● **PROBLEM DETAILS**: Convert the lines from the start of the items through the line containing "Web browser quando voltar a visitá-los. Os", including that line, into a numbered list, leaving out any blank lines.

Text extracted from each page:
────
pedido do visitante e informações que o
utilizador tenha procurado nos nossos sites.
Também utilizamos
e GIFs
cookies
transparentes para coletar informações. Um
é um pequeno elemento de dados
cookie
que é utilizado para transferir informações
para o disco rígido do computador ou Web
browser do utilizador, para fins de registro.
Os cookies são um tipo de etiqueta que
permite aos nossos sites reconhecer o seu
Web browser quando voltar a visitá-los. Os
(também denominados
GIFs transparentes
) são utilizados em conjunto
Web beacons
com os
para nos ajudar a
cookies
────
● **ANSWER SPACE**:
1. pedido do visitante e informações que o
2. utilizador tenha procurado nos nossos sites.
3. Também utilizamos
4. e GIFs
5. cookies
6. transparentes para coletar informações. Um
7. é um pequeno elemento de dados
8. cookie
9. que é utilizado para transferir informações
10. para o disco rígido do computador ou Web
11. browser do utilizador, para fins de registro.
12. Os cookies são um tipo de etiqueta que
13. permite aos nossos sites reconhecer o seu
14. Web browser quando voltar a visitá-los. Os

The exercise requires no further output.